Reproduce every line of the entries below word for word, leaving out the pictures.

┄┄┄┄┄┄┄┄┄┄┄┄┄┄┄┄┄┄┄┄

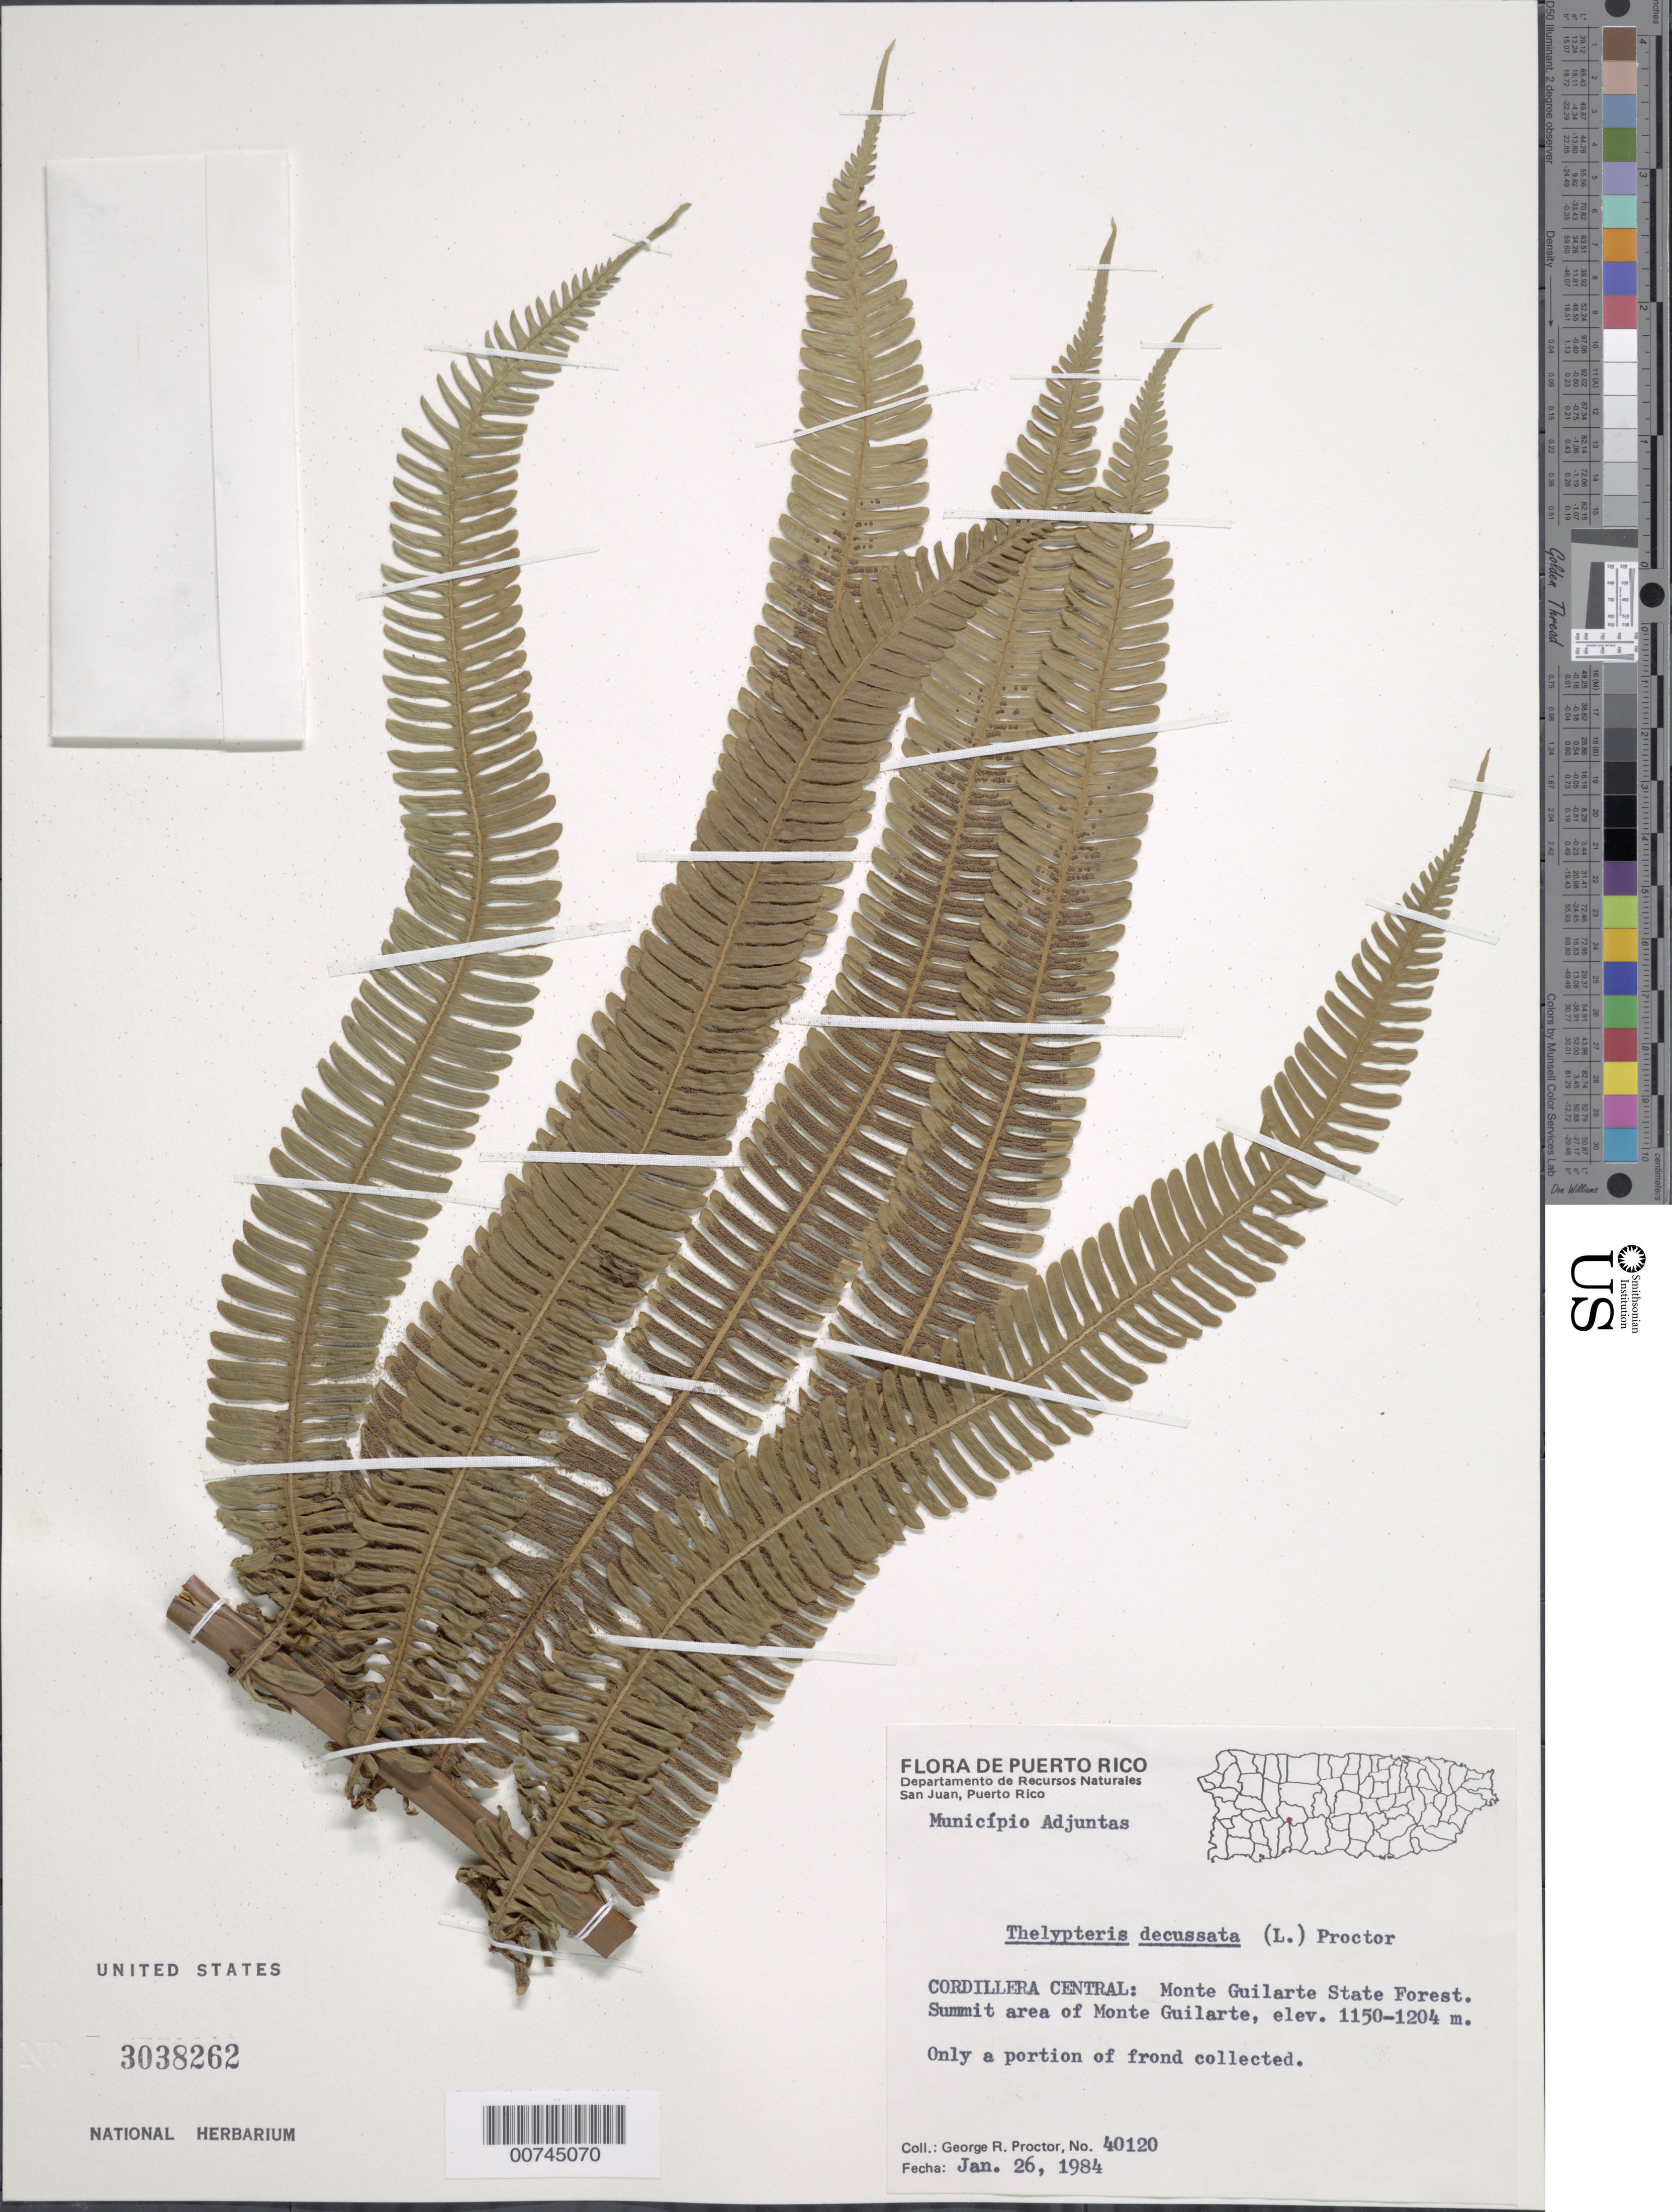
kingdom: Plantae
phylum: Tracheophyta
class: Polypodiopsida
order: Polypodiales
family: Thelypteridaceae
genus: Steiropteris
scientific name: Steiropteris decussata (L.) comb. nov., ined. 2015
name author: (L.)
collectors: G. R. Proctor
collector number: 40120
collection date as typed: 26 Jan 1984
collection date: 1984-01-26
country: Puerto Rico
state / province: Adjuntas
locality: Cordillera Central: Monte Guilarte State Forest. Summit area of Monte Guilarte. Municipio Adjuntas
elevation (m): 1150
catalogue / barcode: US 3038262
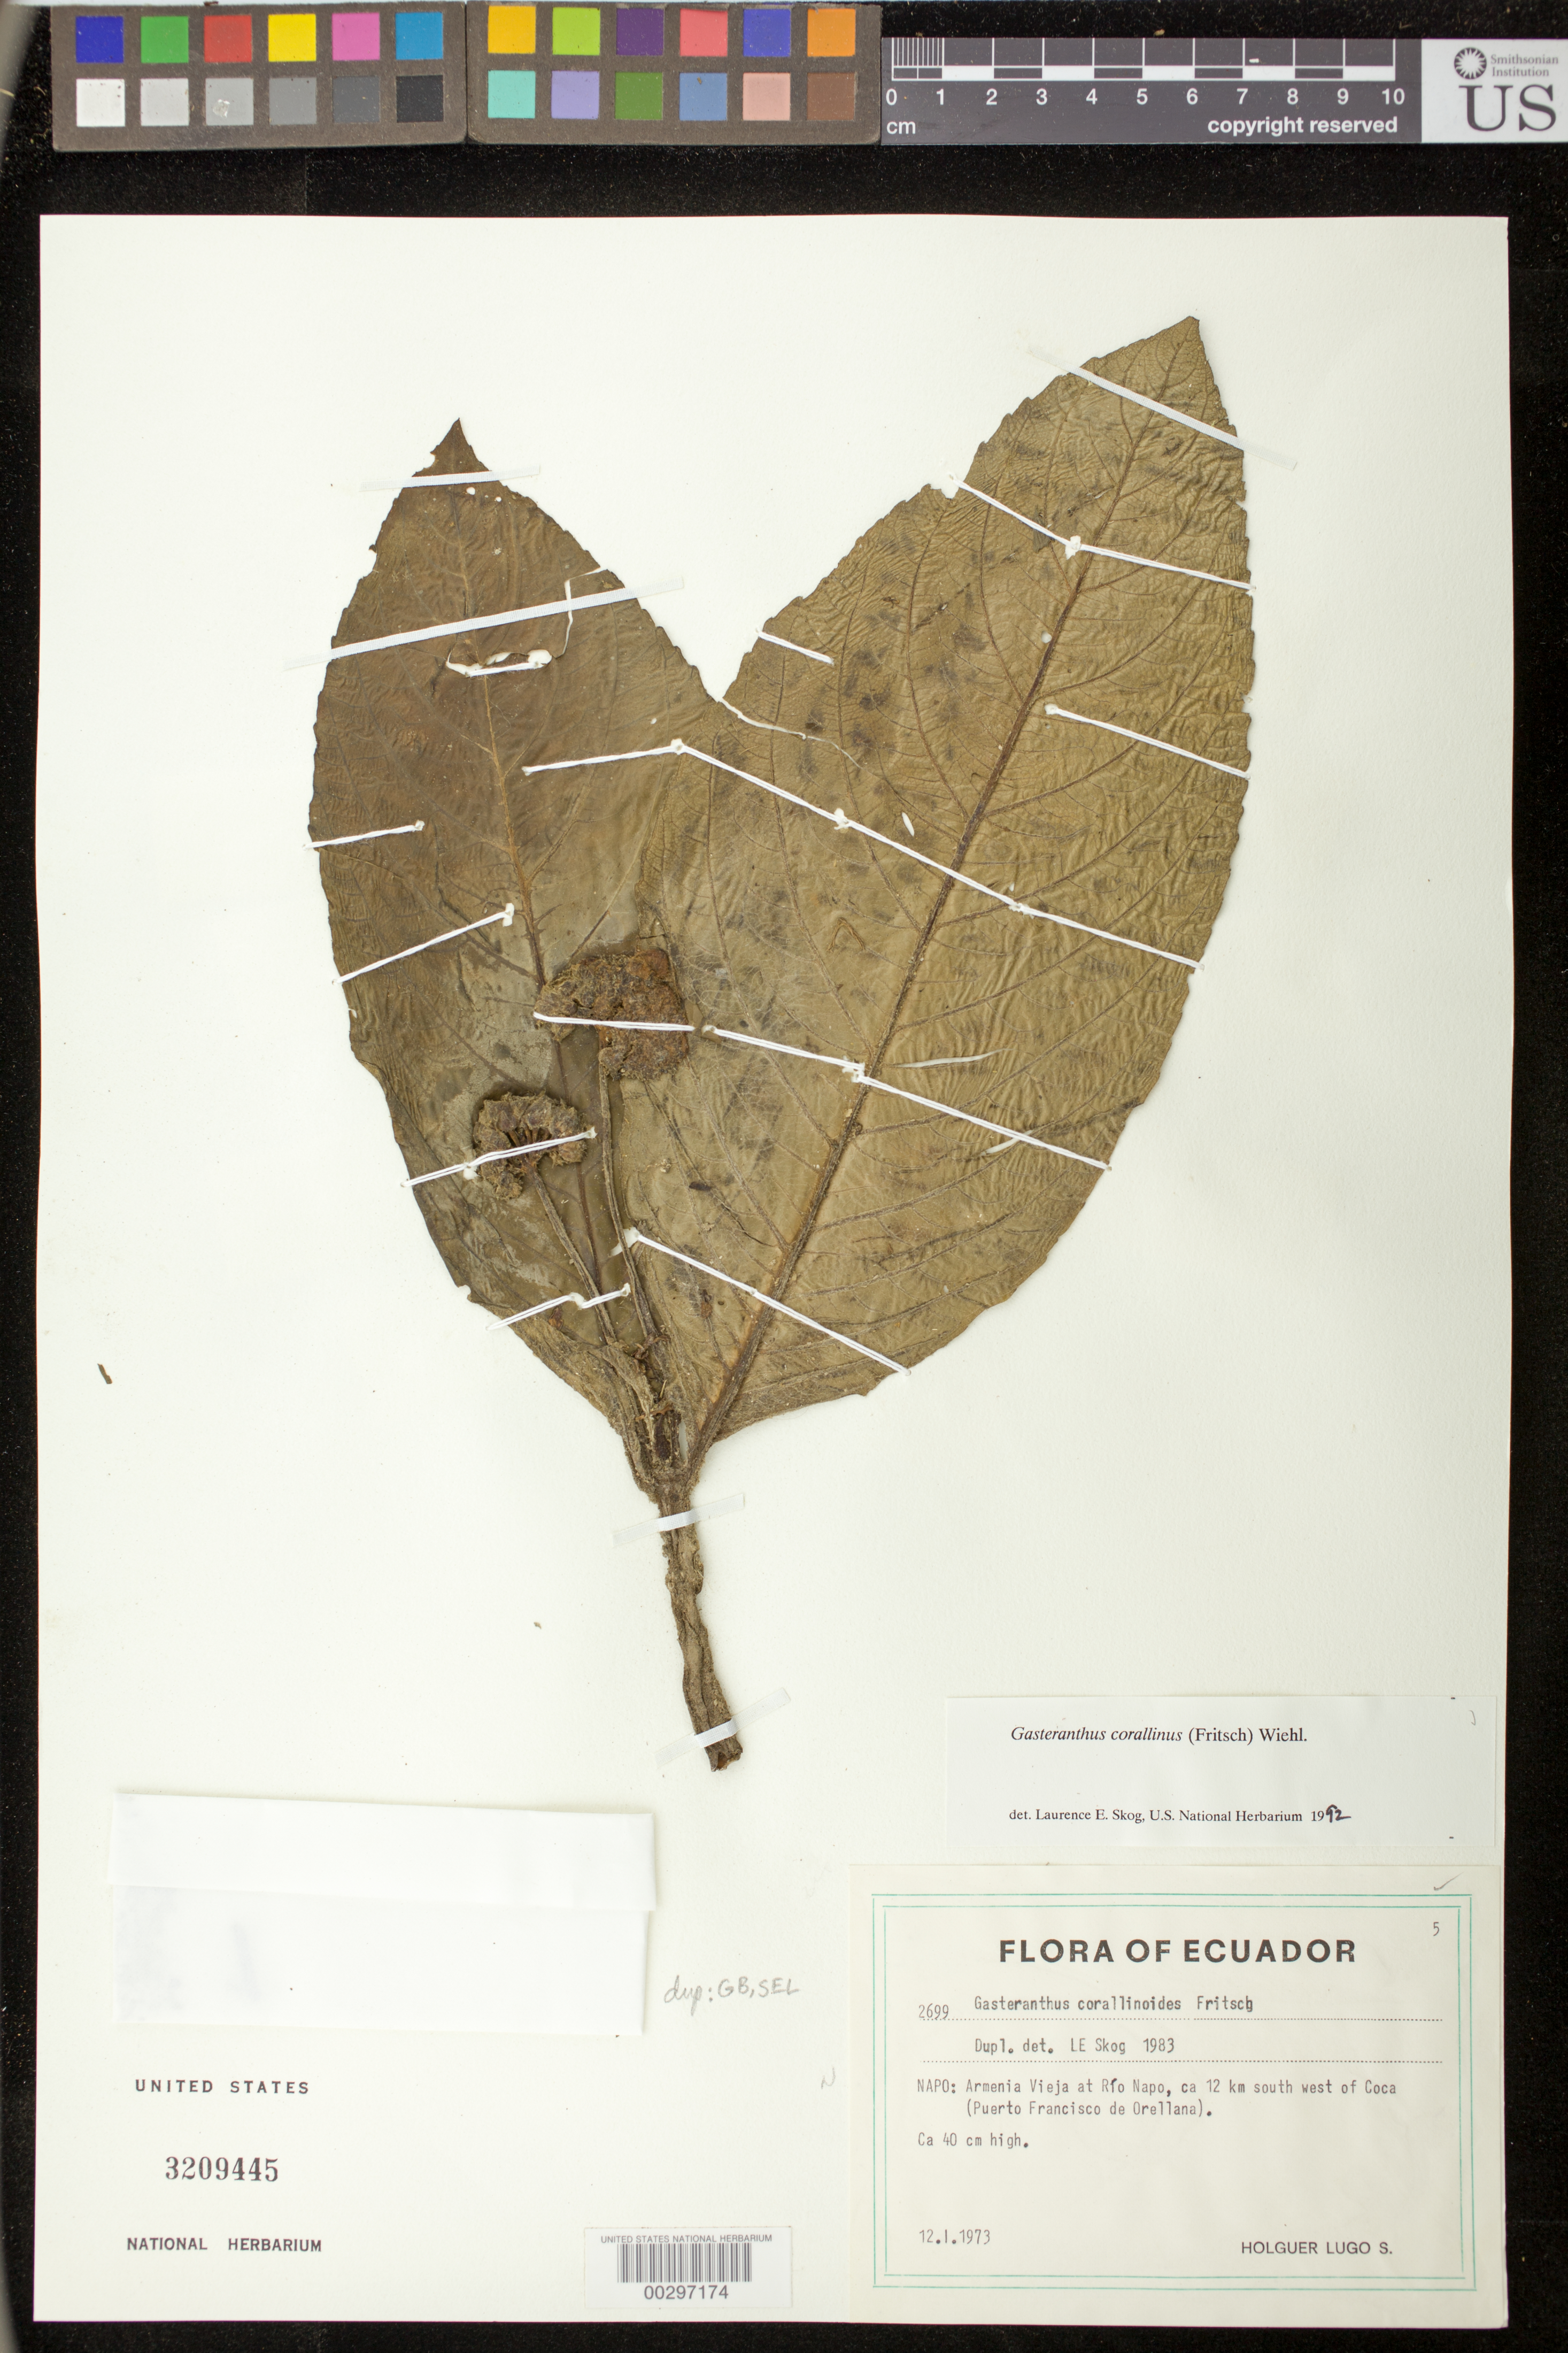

┄┄┄┄┄┄┄┄┄┄┄┄┄┄┄┄┄┄┄┄

#### Output of the task
kingdom: Plantae
phylum: Tracheophyta
class: Polypodiopsida
order: Polypodiales
family: Thelypteridaceae
genus: Steiropteris
scientific name: Steiropteris decussata (L.) comb. nov., ined. 2015
name author: (L.)
collectors: G. R. Proctor
collector number: 40120
collection date as typed: 26 Jan 1984
collection date: 1984-01-26
country: Puerto Rico
state / province: Adjuntas
locality: Cordillera Central: Monte Guilarte State Forest. Summit area of Monte Guilarte. Municipio Adjuntas
elevation (m): 1150
catalogue / barcode: US 3038262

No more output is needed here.